ТЕКСТ УПРАЖНЕНИЯ:
◆ ◆ ◆ ◆ ◆ ◆ ◆
Рассмотрим, например, исламскую добродетель женской скромности (al-iḥtishām, al-ḥayā’), которую ценят и которой придерживаются многие египетские мусульманки (о чем подробнее мы поговорим в главе 5). Несмотря на всеобщее согласие по поводу ее важности, представления о том, как эту добродетель следует реализовывать в жизни, существенно расходятся, в особенности понимание того, подразумевает ли это ношение хиджаба. Большинство участниц движения при мечетях (и значительная часть движения благочестия в целом) настаивает на том, что хиджаб — это необходимый элемент добродетели, поскольку он одновременно выражает «истинную скромность» и служит средством ее приобретения. Они видят спаянность нормы (скромности) и приобретаемой телесной формы (платка), в результате чего покрытое тело становится единственным средством одновременно создания и выражения добродетели скромности. Позиция, представленная видными секуляристами, в отличие от изложенной выше, предполагает, что добродетель благочестия ничем не отличается от других человеческих атрибутов, например сдержанности или покорности, они воспринимаются как черты характера, не связанные с какой-то формой выражения, например ношением платка. Отметим, что эти авторы выступают против хиджаба, но не против скромности, которую они продолжают считать важной частью поведения женщин. Символическая нагруженность хиджаба, когда речь заходит о суждениях о женской скромности, с их точки зрения, неоправданна (см. главу 5).
◆ ◆ ◆ ◆ ◆ ◆ ◆
Допишите, пожалуйста, следующую часть текста о добродетели женской скромности, начав сразу после его последнего предложения.
◆ ◆ ◆ ◆ ◆ ◆ ◆
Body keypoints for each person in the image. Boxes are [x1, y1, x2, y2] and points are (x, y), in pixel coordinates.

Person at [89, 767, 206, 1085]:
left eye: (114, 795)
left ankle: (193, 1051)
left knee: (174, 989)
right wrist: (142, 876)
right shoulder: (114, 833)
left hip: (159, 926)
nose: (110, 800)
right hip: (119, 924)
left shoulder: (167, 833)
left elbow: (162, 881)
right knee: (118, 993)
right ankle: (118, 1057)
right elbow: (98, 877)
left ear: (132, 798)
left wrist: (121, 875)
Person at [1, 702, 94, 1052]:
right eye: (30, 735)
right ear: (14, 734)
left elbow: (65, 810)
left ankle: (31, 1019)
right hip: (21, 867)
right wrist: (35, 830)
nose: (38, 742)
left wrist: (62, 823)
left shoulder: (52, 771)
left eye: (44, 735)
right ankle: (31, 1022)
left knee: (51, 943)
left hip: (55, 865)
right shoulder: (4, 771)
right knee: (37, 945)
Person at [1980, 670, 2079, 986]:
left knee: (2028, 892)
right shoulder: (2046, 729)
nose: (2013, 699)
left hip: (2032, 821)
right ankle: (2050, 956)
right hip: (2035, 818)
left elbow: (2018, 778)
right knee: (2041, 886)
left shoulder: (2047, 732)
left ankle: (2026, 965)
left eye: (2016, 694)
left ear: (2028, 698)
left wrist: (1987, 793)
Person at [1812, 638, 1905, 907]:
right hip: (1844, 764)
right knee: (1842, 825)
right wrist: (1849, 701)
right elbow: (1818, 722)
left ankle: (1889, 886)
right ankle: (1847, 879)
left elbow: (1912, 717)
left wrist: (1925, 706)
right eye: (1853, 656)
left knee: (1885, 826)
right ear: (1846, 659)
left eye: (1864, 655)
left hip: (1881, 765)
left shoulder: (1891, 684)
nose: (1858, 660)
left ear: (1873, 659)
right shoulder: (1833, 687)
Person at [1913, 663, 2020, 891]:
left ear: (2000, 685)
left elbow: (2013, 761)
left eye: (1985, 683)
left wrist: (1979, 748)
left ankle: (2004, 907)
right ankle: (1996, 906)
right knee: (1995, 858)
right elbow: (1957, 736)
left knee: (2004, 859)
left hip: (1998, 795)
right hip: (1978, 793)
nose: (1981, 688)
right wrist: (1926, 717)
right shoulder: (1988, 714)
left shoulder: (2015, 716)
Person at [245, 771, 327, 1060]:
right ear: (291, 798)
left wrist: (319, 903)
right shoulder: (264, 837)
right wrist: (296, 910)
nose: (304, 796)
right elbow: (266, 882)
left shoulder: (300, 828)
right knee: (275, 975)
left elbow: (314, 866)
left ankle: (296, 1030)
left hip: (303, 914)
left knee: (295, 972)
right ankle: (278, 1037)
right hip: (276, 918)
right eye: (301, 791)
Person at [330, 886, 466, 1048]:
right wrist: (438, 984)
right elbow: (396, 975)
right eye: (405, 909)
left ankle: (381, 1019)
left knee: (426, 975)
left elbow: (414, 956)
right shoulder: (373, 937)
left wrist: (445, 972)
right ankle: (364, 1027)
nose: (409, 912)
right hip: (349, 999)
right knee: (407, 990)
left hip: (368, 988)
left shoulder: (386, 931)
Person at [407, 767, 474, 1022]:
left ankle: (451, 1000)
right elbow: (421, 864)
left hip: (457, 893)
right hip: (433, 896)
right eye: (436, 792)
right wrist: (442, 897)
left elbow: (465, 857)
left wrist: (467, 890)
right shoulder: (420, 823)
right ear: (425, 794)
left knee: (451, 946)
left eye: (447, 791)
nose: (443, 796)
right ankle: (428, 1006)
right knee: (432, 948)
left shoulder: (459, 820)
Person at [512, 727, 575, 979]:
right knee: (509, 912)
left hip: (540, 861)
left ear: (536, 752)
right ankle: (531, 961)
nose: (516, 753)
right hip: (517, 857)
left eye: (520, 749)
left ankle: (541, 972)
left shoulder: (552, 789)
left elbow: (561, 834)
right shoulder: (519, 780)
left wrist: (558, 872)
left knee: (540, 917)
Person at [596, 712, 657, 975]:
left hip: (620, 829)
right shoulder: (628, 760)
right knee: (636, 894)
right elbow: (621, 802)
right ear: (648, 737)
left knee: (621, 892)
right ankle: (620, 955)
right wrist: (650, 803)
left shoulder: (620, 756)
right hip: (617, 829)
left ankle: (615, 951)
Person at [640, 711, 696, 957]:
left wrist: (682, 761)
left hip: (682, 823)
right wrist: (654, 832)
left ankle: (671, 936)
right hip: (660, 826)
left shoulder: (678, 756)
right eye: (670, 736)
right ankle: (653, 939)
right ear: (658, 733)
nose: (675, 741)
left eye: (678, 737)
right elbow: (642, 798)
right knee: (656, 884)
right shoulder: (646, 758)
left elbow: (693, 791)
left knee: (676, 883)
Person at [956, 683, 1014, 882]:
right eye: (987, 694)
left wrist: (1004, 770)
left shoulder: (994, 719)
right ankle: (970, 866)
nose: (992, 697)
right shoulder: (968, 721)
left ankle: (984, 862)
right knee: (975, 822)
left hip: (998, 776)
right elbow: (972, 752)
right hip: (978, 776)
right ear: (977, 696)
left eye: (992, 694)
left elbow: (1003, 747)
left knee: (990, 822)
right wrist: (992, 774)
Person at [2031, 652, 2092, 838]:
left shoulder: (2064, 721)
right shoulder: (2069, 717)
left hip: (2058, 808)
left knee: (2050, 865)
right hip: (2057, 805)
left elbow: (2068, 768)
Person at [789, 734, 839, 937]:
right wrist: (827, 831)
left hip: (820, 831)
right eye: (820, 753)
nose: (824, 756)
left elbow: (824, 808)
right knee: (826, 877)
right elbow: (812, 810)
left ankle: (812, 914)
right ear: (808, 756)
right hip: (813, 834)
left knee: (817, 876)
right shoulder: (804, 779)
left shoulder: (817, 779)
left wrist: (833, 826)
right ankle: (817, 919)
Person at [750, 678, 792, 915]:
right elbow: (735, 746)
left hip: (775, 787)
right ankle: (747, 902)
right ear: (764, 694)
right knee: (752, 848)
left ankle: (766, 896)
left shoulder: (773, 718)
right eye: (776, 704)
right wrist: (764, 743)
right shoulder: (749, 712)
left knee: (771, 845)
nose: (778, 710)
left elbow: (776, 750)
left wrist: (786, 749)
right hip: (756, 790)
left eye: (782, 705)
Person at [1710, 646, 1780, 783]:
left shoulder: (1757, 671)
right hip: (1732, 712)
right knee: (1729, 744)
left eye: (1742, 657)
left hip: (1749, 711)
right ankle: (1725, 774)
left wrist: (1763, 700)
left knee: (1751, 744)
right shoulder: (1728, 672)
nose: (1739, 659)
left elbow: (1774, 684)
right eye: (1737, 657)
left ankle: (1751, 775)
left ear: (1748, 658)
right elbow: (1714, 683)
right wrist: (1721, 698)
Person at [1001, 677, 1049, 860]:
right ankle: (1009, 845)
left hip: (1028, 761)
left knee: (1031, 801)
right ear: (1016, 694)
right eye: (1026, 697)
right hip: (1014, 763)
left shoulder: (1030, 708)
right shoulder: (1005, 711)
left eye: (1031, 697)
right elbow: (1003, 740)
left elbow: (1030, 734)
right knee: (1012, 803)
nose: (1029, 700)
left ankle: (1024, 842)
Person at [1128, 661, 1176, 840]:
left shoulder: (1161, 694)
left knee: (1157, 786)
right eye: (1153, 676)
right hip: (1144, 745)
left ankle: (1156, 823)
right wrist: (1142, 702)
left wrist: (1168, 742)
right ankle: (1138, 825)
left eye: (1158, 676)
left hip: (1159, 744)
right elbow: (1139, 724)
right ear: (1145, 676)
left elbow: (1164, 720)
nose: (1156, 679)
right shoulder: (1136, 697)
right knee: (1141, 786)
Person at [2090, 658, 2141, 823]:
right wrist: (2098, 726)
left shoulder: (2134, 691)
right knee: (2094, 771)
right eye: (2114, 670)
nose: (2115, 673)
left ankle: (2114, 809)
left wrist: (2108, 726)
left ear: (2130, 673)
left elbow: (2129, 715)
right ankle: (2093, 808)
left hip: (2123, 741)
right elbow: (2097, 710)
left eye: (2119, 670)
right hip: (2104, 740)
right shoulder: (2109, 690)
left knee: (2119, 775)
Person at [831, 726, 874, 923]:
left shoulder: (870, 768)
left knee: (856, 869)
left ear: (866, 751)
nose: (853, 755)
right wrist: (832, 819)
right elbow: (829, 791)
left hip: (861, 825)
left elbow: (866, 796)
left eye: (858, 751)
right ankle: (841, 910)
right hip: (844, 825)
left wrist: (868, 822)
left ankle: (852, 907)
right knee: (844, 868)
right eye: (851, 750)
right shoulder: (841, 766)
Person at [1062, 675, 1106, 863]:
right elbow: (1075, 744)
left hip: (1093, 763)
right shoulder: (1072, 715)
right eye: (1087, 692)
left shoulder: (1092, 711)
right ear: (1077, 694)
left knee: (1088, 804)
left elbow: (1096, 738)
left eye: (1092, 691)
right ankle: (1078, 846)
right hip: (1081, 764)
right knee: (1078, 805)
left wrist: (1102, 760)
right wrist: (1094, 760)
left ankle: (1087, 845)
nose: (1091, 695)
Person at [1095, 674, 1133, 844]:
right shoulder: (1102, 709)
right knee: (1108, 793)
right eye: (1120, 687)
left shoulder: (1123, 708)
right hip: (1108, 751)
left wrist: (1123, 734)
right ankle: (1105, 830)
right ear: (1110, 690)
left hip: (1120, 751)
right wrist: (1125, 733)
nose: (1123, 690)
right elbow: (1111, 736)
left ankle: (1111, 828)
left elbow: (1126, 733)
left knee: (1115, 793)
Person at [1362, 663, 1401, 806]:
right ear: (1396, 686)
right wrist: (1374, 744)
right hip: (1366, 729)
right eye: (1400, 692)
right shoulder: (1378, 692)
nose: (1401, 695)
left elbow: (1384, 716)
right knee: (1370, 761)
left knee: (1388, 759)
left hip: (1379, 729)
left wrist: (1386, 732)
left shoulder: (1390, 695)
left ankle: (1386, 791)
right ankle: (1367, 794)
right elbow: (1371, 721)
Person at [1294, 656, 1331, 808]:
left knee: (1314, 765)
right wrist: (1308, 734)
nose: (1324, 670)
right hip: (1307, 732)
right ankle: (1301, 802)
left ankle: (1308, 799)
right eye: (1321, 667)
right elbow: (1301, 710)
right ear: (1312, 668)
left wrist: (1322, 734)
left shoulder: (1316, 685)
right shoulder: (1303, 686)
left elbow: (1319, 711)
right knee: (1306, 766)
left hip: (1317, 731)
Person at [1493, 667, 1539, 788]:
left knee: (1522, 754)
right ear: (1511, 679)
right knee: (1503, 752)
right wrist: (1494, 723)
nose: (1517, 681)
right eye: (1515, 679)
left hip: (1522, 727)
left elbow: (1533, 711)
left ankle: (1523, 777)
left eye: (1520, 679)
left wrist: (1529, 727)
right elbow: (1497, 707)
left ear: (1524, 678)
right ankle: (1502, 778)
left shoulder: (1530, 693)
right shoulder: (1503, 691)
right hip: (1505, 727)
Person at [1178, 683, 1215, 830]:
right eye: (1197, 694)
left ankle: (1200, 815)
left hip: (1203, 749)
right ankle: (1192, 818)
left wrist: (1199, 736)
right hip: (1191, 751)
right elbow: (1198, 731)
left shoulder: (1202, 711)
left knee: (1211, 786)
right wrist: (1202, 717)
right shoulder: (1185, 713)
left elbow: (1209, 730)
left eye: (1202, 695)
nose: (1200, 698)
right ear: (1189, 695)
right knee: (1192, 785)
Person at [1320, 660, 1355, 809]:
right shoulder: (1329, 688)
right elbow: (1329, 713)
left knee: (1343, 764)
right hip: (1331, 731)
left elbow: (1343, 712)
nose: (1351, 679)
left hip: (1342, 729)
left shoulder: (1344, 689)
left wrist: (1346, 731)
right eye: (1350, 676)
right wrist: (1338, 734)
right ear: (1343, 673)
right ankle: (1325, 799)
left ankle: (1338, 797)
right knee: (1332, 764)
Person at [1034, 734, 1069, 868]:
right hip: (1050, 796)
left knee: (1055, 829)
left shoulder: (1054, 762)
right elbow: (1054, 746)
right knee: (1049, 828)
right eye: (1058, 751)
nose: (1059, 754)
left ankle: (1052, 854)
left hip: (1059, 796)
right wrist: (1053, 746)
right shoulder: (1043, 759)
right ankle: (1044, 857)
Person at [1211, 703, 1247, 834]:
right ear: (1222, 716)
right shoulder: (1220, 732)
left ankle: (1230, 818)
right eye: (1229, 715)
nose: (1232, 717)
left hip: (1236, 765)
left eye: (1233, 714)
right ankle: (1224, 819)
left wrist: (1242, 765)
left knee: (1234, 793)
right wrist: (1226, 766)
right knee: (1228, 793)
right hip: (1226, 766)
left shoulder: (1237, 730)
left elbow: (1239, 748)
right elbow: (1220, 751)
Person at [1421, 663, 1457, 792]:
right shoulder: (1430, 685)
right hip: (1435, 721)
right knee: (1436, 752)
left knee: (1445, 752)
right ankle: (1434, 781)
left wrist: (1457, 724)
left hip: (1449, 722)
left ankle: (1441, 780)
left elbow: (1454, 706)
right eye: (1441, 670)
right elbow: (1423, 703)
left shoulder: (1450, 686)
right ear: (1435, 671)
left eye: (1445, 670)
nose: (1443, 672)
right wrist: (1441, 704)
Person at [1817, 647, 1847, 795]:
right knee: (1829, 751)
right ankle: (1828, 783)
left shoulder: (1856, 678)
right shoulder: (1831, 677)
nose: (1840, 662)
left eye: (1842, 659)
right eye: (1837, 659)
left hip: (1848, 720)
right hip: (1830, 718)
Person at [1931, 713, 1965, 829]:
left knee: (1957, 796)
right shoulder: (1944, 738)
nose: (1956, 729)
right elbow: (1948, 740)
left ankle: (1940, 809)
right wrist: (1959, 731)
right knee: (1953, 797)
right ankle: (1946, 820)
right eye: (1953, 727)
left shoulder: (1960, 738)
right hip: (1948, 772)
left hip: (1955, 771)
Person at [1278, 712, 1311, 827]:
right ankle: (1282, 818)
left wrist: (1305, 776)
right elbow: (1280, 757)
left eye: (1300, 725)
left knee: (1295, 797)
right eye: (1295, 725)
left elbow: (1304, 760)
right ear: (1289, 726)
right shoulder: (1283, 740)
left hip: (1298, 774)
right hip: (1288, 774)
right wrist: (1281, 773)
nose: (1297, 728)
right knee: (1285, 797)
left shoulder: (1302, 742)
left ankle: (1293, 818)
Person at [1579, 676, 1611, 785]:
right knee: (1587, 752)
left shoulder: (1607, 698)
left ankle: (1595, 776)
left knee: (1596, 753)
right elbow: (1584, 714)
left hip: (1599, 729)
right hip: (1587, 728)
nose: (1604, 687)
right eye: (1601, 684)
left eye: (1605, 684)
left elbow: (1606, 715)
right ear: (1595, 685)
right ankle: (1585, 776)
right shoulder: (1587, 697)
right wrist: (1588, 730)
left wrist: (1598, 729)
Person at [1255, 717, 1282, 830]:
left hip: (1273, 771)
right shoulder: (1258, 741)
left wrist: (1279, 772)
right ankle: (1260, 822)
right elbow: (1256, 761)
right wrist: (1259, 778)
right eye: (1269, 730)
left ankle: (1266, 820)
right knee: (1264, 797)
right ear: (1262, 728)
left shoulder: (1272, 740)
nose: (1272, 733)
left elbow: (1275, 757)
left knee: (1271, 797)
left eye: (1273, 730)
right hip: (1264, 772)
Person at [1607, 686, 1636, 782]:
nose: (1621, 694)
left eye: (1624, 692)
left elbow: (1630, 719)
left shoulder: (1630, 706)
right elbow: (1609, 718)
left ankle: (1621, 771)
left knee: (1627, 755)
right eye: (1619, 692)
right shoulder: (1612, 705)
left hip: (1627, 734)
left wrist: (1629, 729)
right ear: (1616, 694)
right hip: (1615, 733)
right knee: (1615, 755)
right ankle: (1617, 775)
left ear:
◆ ◆ ◆ ◆ ◆ ◆ ◆
РЕЗУЛЬТАТ:
Споры о хиджабе лишь один из аспектов большой дискуссии в египетском обществе, где политические отличия исламистов и секуляристов, а также разных течений исламистов между собой выражаются через разногласия о ритуальном перформативном поведении. Я вернусь к этой дискуссии в главе 4, а пока отмечу, что наиболее интересными особенностями этих споров оказывается не то, отбрасывается или реализуется норма скромности, но то, какими радикально отличными путями эту норму предполагается проживать. Примечательно, что каждая позиция предлагает свою концептуализацию связи реального поведения и добродетелью или нормой скромности: для пиетистов телесное поведение является центром должного исполнения нормы, а для их оппонентов — это ограничивающий и избыточный элемент реализации скромности.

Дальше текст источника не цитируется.